Huawei founder: My daughter is ‘Very Strong’


Ren Zhengfei (任正非), founder of China’s Huawei Technologies, who usually keeps a low profile, appeared before journalists Thursday and stressed that his company does not steal trade secrets. But this has not deterred aggressively hostile attitude from the West.

The Shenzhen-based company has been facing growing pressure from Western countries, particularly the US, as local politicians consider it an arm of the Chinese government.

The few US politicians who make noise do not represent US society. I believe US industries, enterprises and technology sectors firmly support us and seek greater cooperation with us, Ren noted.

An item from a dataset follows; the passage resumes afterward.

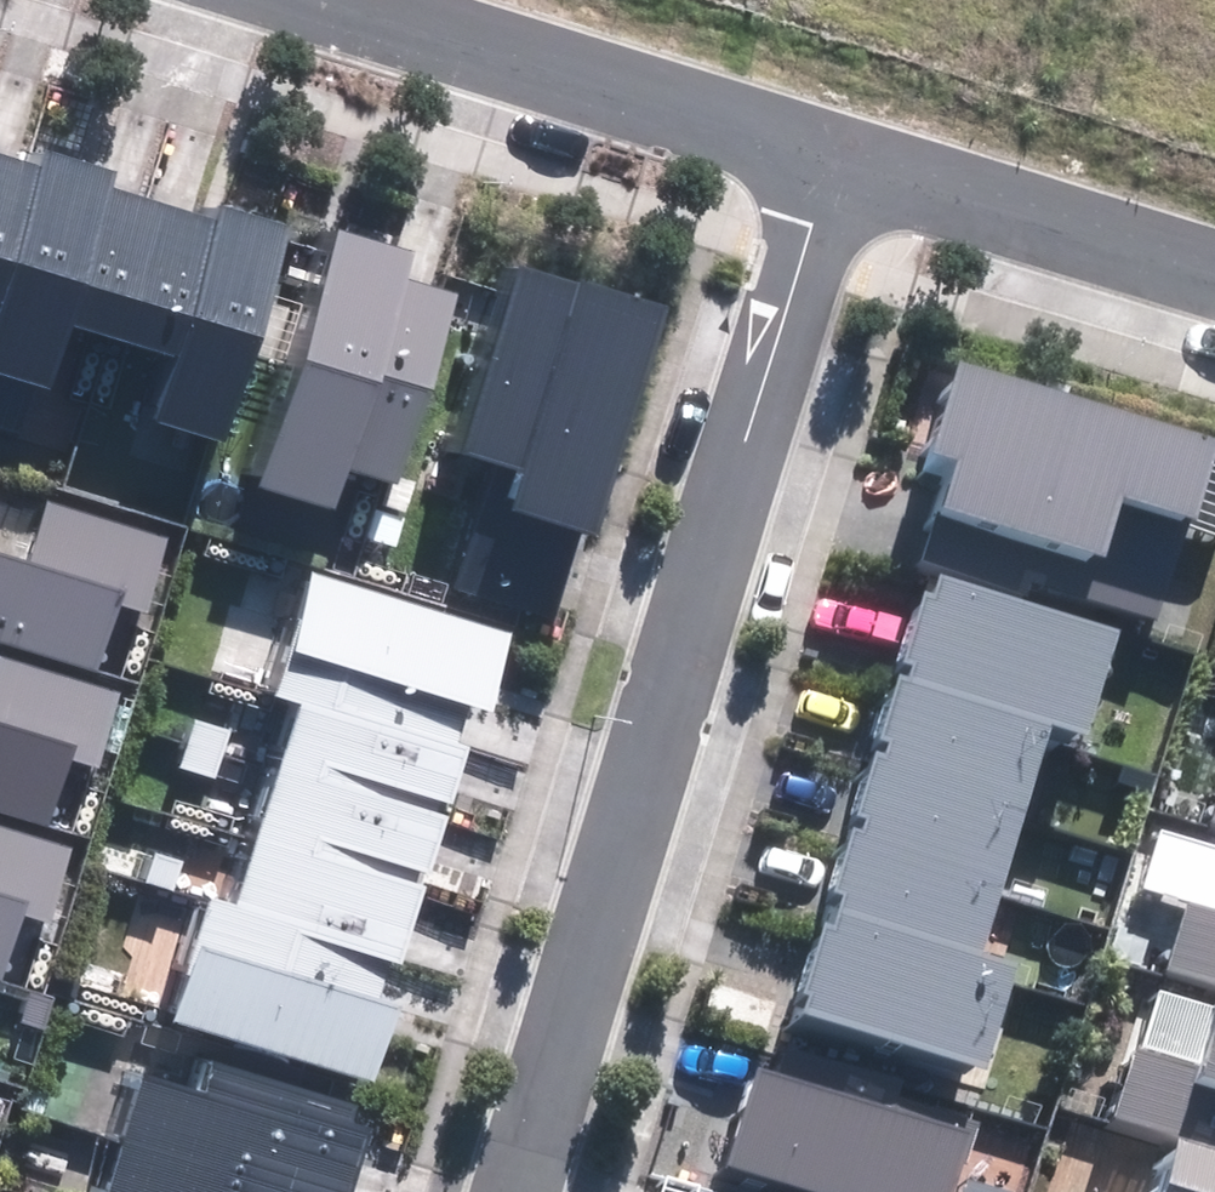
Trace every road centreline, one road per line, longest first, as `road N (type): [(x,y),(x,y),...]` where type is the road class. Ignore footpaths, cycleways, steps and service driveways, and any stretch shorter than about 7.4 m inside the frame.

Commenting on his military background and being a Party member, Ren, 75, said don’t confuse business model with ideology.  He expresses gratitude to the Chinese government for providing consular protection to Chinese citizens.

Meng Wanzhou, Ren’s daughter, was arrested on December 1, 2018 by Canadian authorities following a US request. She is now facing an extradition through Canadian courts, and US charges may stem from alleged Huawei’s violation of US sanctions against Iran.

Ren told the Global Times at an interview with multiple Chinese media outlets in Shenzhen, South China’s Guangdong Province on Thursday that he calls Meng frequently and tells her jokes to relax.


“She is very strong,” Ren said.

On the alleged theft of trade secrets, Ren reiterated that the company absolutely respects intellectual property rights of others.

“Huawei now has 87,805 patents, of which 11,152 core patents were granted in the US, and our technology patents are valuable to the information society of the US,” he said.

Huawei has been heavily investing in research and development (R&D) and making major breakthrough in core technologies.

Federal prosecutors are now pursuing a criminal investigation of Huawei for allegedly stealing trade secrets from US business partners, including local carrier T-Mobile, the Wall Street Journal reported on Wednesday.

The investigation stemmed from civil lawsuits against the Chinese company, which is also the largest telecom equipment provider worldwide.

The recent move of federal authorities is seen as part of growing pressure being exerted by the US government on Huawei, in line with its aggressive stance to curb the rise of Chinese high-end technology.

T-Mobile sued Huawei in 2014, claiming that two employees of the Chinese company in its US affiliate spied on a smartphone-testing robot that the US carrier had in its Bellevue lab, and the lawsuit had been settled in federal court in Seattle in 2017, the Seattle Times reported in May 2017.

The jury determined that T-Mobile should be awarded $4.8 million in damages because Huawei had breached a handset supply contract with T-Mobile but it did not award any damages from the trade secret claim, the media report said.

Huawei also filed a lawsuit against T-Mobile for mobile patent infringement, following talks between two countries over a licensing agreement for the 4G patents in 2014, media reported in 2016.

 In 2017, Huawei invested 89.7 billion yuan ($13.3 billion) in R&D, or 14.9 percent of its total revenue, according to the company’s website.

Huawei’s profits were about $9 billion in 2018 and the company invested $15-$20 billion into R&D, according to Ren.  

The Chinese company also ranked fifth in the world’s top 50 companies by their R&D investment in 2018, and Huawei was also the only Chinese company listed, according to 2018 EU Industrial R&D Investment Scoreboard released in December 2018.

Huawei will invest $100 billion in network restructuring in the next five years to make networks highly secure while protecting privacy by following EU General Data Protection Regulations, Ren said.